And our current favourite option on the menu is entitled Idea Sketch. This opens up a handwriting recognition box, into which you can write whatever is on your mind – with S Note letting you pick from several pencil-style sketches of it.
Obviously, the more obscure the object you seek, the less likely it is to have to a sketch of it – but the ability to conjure up sketches of, say, birds, dogs, cars, houses and so on is still guaranteed to bring a smile to your face. Particularly if, when it comes to drawing, your sketching skills are a bit dodgy!
Unlocking your creativity, cleanly and simply
S Note – in its finest incarnation yet on the GALAXY Note 8.0 - is the perfect foil to a creative mind. If you bubble with ideas, and frequently forget to jot them down, then you'll find yourself eternally thankful to have a GALAXY Note 8.0.

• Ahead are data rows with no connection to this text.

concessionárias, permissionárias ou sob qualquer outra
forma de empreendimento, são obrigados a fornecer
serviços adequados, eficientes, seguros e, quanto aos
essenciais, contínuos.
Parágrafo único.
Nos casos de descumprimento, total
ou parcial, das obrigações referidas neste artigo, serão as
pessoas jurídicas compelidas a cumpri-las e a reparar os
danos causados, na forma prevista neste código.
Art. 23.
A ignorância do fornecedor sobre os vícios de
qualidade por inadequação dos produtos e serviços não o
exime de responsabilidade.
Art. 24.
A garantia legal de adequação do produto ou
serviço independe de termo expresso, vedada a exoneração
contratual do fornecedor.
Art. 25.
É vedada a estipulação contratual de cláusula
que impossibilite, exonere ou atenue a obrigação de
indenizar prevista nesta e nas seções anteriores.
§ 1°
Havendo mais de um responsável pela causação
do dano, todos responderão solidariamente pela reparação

There's further evidence of how deeply S Note is geared towards letting you express (and preserve for posterity) your creativity in the form of two more menu icons. The first lets you add a voice note to your digital note. And the second, entitled Knowledge search, lets you search the web for inspiration, automatically launching Google and switching to handwriting recognition mode.
Finally, all this talk of menu bars and icons may lead you to conclude that S Note must be a horribly cluttered app, but that's simply not the case – thanks to the plentiful real estate which the GALAXY Note 8.0's screen brings to the party. And S Note's heritage also helps, as earlier iterations were designed to work on screens a tiny fraction of the size of that of the GALAXY Note 8.0.
Check it out, and you will find it clean looking, thoroughly self-explanatory and, above all, an astonishingly powerful means of getting your creative juices flowing like they never have before.
There's no doubt that at the very heart of what the GALAXY Note 8.0 is all about, you will find S Note.